RECORDS FOR THIS EXERCISE »
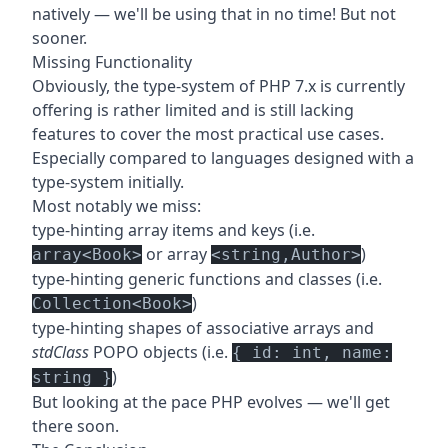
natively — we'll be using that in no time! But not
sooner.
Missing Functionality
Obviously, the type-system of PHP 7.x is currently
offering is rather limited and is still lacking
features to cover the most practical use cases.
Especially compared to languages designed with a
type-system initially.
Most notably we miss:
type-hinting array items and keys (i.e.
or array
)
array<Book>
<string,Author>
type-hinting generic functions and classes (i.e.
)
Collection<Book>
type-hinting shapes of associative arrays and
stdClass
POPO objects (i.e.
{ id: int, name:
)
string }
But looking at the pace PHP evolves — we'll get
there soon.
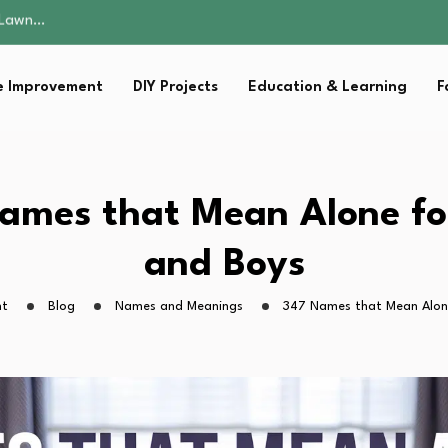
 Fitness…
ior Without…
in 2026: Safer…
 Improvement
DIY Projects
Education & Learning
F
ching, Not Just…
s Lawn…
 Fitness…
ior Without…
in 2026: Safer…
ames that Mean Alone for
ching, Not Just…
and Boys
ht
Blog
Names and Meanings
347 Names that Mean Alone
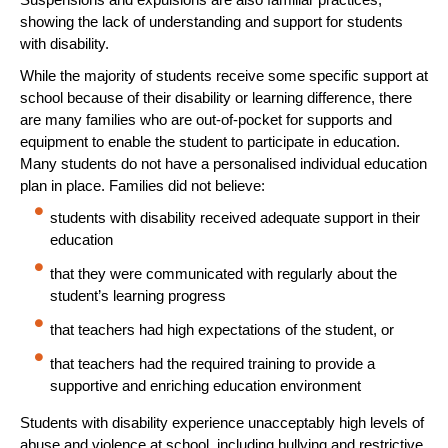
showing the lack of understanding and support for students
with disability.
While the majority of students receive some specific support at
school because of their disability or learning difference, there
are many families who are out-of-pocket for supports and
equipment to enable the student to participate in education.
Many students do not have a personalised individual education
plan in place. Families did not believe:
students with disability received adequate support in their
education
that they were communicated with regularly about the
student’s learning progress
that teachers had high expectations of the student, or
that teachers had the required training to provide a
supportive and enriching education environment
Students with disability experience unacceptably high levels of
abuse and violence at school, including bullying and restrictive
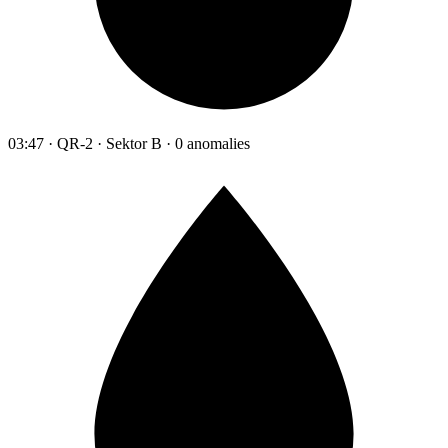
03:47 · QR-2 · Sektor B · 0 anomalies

--

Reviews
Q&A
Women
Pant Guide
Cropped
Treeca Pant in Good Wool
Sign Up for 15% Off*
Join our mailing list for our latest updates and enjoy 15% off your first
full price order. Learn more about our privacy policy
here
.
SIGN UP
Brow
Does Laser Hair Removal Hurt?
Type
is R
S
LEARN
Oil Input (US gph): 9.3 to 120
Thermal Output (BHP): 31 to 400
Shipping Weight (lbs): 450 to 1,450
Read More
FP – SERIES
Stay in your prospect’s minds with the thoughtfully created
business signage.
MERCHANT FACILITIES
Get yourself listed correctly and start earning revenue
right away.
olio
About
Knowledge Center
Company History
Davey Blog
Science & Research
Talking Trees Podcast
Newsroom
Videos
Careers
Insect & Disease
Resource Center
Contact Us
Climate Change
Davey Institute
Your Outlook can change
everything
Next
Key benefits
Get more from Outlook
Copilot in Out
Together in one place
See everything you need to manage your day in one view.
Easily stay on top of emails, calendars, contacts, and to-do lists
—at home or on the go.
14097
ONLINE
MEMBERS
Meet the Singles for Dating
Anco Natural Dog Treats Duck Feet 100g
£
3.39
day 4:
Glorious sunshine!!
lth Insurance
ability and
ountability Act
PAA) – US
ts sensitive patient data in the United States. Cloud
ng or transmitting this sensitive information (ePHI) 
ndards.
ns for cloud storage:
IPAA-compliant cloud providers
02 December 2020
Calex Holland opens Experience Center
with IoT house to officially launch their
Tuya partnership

ASSIGNMENT » Gather every line in the data above that contains the string "system".

REPLY TO THE TASK »
Obviously, the type-system of PHP 7.x is currently
type-system initially.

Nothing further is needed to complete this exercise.